Handling a system breach

Once an organization discovers or learns of a breach, everyone must spring into action. Here are a few steps that are necessary to overcome the crisis:

  1. Inform your CEO and the board of directors of the situation. Ransomware attacks are not IT problems but business events requiring informed senior leadership decisions. Also, contact your cyber insurance policyholder if you have one. Finally, notify the relevant law enforcement authorities.
  2. If you do not have incident response (IR) teams on retainer, then immediately hire teams that can provide the urgent assistance that you need:
    • A legal team ensures that your customers’ rights are adequately protected and that actions are appropriate. Legal advisors could also clarify if your cyber insurance covers paying the ransom.
    • Expert engineering and IT support team to examine your system and advise about potential solutions moving forward.
    • A cybersecurity expert team can conduct a forensic evaluation that identifies the scope of the breach and recommend potential solutions. The experts can also determine how the attackers entered the system and what resources they accessed.
    • A ransomware IR team with negotiators can resolve monetary demands and execute actions within the law. Sometimes, you might be dealing with parties that US laws ban making payments to or use sanctioned digital wallets. IR teams can also negotiate lower ransom payments.
  3. Decide about ransom payment quickly. This decision is the most painful one, but business leaders are now aware of the importance of making it without hesitation. Cyber insurance that covers ransom payment is an essential business expense that comes in handy when attacked. About 49% of companies paid the ransom, and 93% tightened budgets due to the payments.4 A recent survey by IDC found that 13% of organizations reported experiencing ransomware attacks or breaches and not paying a ransom.5
  4. Start afresh. Resist the temptation to rebuild the breached network because one can’t ensure that the network is clean and free of malware.
  5. Utilize validated backup. Enterprises that keep an air-gapped data backup can restore quickly. It is prudent to have multiple isolated copies of your data built using write-once capability. Utilize applications that support snapshot and let you go back to a specific point in time closest to the start of the incident and perform a complete data restoration.

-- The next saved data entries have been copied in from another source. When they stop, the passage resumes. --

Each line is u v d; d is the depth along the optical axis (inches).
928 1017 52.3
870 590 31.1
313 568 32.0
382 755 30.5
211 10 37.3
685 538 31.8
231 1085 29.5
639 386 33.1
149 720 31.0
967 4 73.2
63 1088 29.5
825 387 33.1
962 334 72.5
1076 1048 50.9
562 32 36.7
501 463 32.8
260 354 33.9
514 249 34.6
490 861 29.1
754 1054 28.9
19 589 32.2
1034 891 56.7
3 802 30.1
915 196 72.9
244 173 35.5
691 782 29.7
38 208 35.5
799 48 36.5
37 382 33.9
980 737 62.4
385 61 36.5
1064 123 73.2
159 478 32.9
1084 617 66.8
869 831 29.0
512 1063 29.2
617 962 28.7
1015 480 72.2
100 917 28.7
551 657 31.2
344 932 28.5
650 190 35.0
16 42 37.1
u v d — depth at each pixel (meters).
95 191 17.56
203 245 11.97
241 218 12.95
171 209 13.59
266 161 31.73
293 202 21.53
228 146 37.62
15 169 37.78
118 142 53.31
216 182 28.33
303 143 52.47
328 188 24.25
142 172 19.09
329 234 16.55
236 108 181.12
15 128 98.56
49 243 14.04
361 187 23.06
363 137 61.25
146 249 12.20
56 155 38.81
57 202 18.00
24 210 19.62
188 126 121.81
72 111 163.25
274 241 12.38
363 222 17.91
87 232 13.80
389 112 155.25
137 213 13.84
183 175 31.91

Minimizing ransomware’s impact

Enterprises can minimize the potential ransomware threats by adopting proactive security postures. They can also reduce the impact of successful breaches by having a well-thought-out response plan that all concerned parties are familiar with, understand their roles and are ready to execute.

  1. 1, 4: Keeper “2021 Ransomware Impact Report.”
  2. 2: Cybereason 2021. “Ransomware: The True Cost to Business.”
  3. 3: WSJ PRO Cybersecurity Research 2020. “Preparing for Ransomware.”
  4. 5: IDC August 12, 2021. “IDC Survey Finds More Than One Third of Organizations Worldwide Have Experienced a Ransomware Attack or Breach.”